*THE TASK:*
The reply should consist of the entire listing, word for word.
_ _ _ _ _
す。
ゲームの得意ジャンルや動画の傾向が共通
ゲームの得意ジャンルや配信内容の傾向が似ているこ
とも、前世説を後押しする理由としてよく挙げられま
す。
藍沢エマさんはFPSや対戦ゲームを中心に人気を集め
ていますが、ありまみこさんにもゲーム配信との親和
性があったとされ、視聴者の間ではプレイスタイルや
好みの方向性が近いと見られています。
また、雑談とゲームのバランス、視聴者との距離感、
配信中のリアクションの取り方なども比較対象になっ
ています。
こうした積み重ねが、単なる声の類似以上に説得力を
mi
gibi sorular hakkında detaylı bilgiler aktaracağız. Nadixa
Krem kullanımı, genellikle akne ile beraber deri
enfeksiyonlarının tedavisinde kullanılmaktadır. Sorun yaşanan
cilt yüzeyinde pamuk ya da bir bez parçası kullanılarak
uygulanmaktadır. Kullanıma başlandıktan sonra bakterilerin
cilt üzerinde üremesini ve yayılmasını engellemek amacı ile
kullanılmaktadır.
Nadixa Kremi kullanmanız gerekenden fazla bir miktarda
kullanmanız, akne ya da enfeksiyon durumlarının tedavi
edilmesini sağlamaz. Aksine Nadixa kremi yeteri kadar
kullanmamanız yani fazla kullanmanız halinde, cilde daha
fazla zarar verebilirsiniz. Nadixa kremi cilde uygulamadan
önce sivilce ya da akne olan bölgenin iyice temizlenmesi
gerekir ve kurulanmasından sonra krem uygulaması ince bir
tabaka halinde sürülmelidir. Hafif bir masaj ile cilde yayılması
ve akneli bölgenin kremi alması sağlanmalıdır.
_ _ _ _ _
*EXPECTED OUTPUT:*
す。
ゲームの得意ジャンルや動画の傾向が共通
ゲームの得意ジャンルや配信内容の傾向が似ているこ
とも、前世説を後押しする理由としてよく挙げられま
す。
藍沢エマさんはFPSや対戦ゲームを中心に人気を集め
ていますが、ありまみこさんにもゲーム配信との親和
性があったとされ、視聴者の間ではプレイスタイルや
好みの方向性が近いと見られています。
また、雑談とゲームのバランス、視聴者との距離感、
配信中のリアクションの取り方なども比較対象になっ
ています。
こうした積み重ねが、単なる声の類似以上に説得力を
mi
gibi sorular hakkında detaylı bilgiler aktaracağız. Nadixa
Krem kullanımı, genellikle akne ile beraber deri
enfeksiyonlarının tedavisinde kullanılmaktadır. Sorun yaşanan
cilt yüzeyinde pamuk ya da bir bez parçası kullanılarak
uygulanmaktadır. Kullanıma başlandıktan sonra bakterilerin
cilt üzerinde üremesini ve yayılmasını engellemek amacı ile
kullanılmaktadır.
Nadixa Kremi kullanmanız gerekenden fazla bir miktarda
kullanmanız, akne ya da enfeksiyon durumlarının tedavi
edilmesini sağlamaz. Aksine Nadixa kremi yeteri kadar
kullanmamanız yani fazla kullanmanız halinde, cilde daha
fazla zarar verebilirsiniz. Nadixa kremi cilde uygulamadan
önce sivilce ya da akne olan bölgenin iyice temizlenmesi
gerekir ve kurulanmasından sonra krem uygulaması ince bir
tabaka halinde sürülmelidir. Hafif bir masaj ile cilde yayılması
ve akneli bölgenin kremi alması sağlanmalıdır.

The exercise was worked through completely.